The Mughal term Durbar, translated as a Court, was adopted by the British Empire as an occasion marking the accession of a new British Emperor of India. There were only ever three of them under the British Raj, in 1877, 1903 and 1911. The initial occasion was to announce the culmination of the process whereby the British Crown, in the person of Queen Empress Victoria, took power over India from the East India Company after the Indian Mutiny. The 1911 Durbar was the only one attended by a reigning British monarch, George V. The 1903 Durbar, which it had been hoped that Edward VII would preside over, was instead guested by the king’s brother, the Duke of Connaught. It was arranged under the authority of the viceroy Lord Curzon, and was by some way the most spectacular occasion of the three, hence the favourite for depiction by modelers.


It could be described as a giant party for the Indian princes, and 1903 lays claim to it being the most bejeweled occasion that has ever taken place. Fifty state elephants were scheduled to take part, although only forty-eight were fit to participate on the day of the grand procession. The world’s press descended in force, including one journalist intent on using a new process to take photographs in colour. Mortimer Menpes took three photographs of each subject through colour filters, processing them into full colour images using a pioneering photographic colour printing process that he had co-developed with Carl Hentschel.


The resulting book, published by A & C Black in 1903 with a hundred full colour photographs, was printed in a de luxe edition of 1,000 copies. An example of this is one of the highlights of the Pat Campbell Replica Durbar Collection, part of C & T Auction’s 12 December sale of toy soldiers.

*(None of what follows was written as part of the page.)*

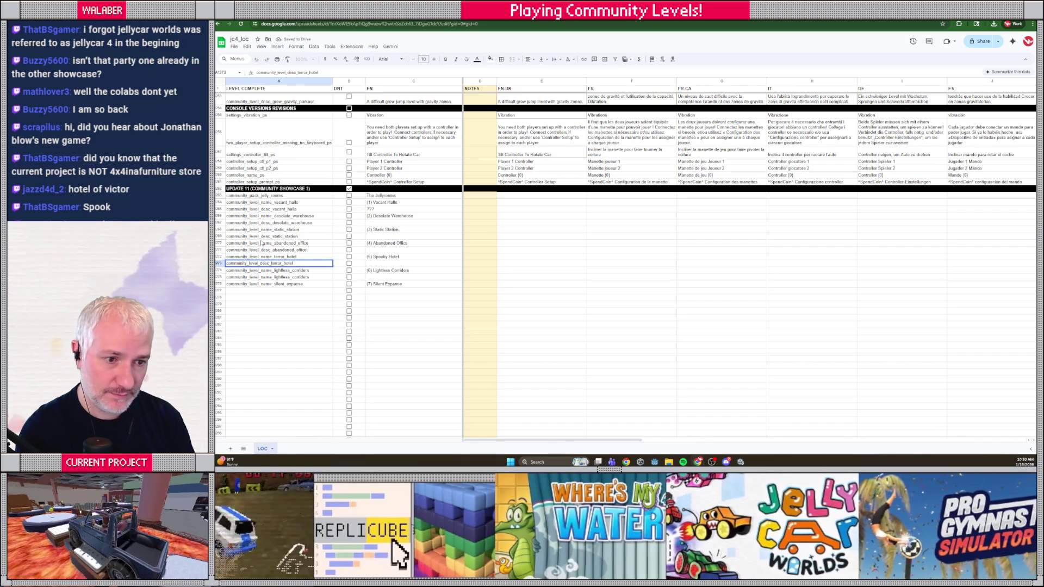
pyautogui.press('Return')
pyautogui.press('Down')
pyautogui.press('F2')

As the book shows, there is no better subject for toy soldiers. Probably the most comprehensive (and expensive) series of models is by the Argentinian maker Beau Geste. Marlborough also was famous for an extensive series in their own distinctive style. The models of Bill Cranston and Pat Campbell (Replica) seem much more akin to Britains hollowcast and Toy Soldier Collection, while the fairly limited Durbar selection issued by Britains rather later, while suitably spectacular, does not actually fit in with earlier Britains so well.


Now that so many collectors are switching to spectacle rather than collecting by set numbers, adding Durbar figures to British Indian Army displays seems more and more the natural thing to do. Certainly, this was the late Pat Campbell’s favourite, and the impact of his Durbar display on opening the door to his Garden Shed number One was considerable. 800 figures massed in front of 22 feet of background buildings and more than 100 spectators made an indelible impression. Not since the days of George Palmer’s Durbar Collection, sold at Phillips in 1992 has such a unique extravaganza been on offer, not least because nearly all of them are Pat’s own creations for his own pleasure, never duplicated for anyone else.


My own interest in India has always been enhanced by the service given to the Empire by my grandmother and grandfather, as private secretary to Lady Brabourne, the wife of the Governor of Bombay, and Medical Aide de Camp to the Governor himself.


Pat Campbell, with his Replica brand producing both closish copies of famous figures and original designs of his own, was for many years the go to man for castings and commissions for everyone in the British Model Soldier Society. The good news is that Andrew Stevenson has decided, with Pat’s widow Margaret’s blessing, to take on the masters and machinery of Replica. He intends to follow in Pat’s footsteps. He has already made a superb set of four Governor of Bombay’s dismounted Bodyguards for the family tribute group in my collection.